**SELECTED EXCERPT:**
○ ○ ○ ○ ○ ○ ○
Published May 6, 2026

The first time I picked up a “real” camera, I thought it was going to be a shortcut to stunning photos. I put a fresh SD card in the camera and went around my living room trying to get dramatic National Geographic-inspired shots of my cat. What I got was a series of blurry and underexposed shots. How could this have happened? My smartphone could have taken better photos, but the hefty camera around my neck had a better sensor and optics.

The difference is in the software, not the hardware. Smartphones are tiny computers with powerful CPUs, GPUs, large caches, and advanced computational photography abilities to make taking photos nearly foolproof. And with the camera being one of the banner features of each new smartphone generation, computational photography becomes more advanced with every new smartphone release. In the seconds between hitting the shutter button on your phone and seeing the final image, the phone will identify and focus on the subject, snap multiple photos at different exposures to ensure everything is properly lit, apply color correction, and remove sensor noise.

The result is a processed, polished photo that defies what should be possible with such limited hardware. But as advanced tools and artificial intelligence (AI) enhancements become a bigger part of the computational photography workflow, it’s possible to get images that are better than reality.
○ ○ ○ ○ ○ ○ ○
**WHAT THE TASK ASKS:** Could you transcribe, word for word, the part of the smartphone photography passage that opens with the words containing "The result is" and closes with "better than reality."?

**INFORMATION SUPPLIED:**
○ ○ ○ ○ ○ ○ ○
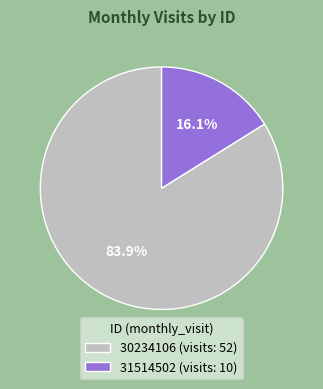

Is there any slice that represents more than half of the pie?

Yes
○ ○ ○ ○ ○ ○ ○
**ANSWER FOR THIS EXERCISE:**
The result is a processed, polished photo that defies what should be possible with such limited hardware. But as advanced tools and artificial intelligence (AI) enhancements become a bigger part of the computational photography workflow, it’s possible to get images that are better than reality.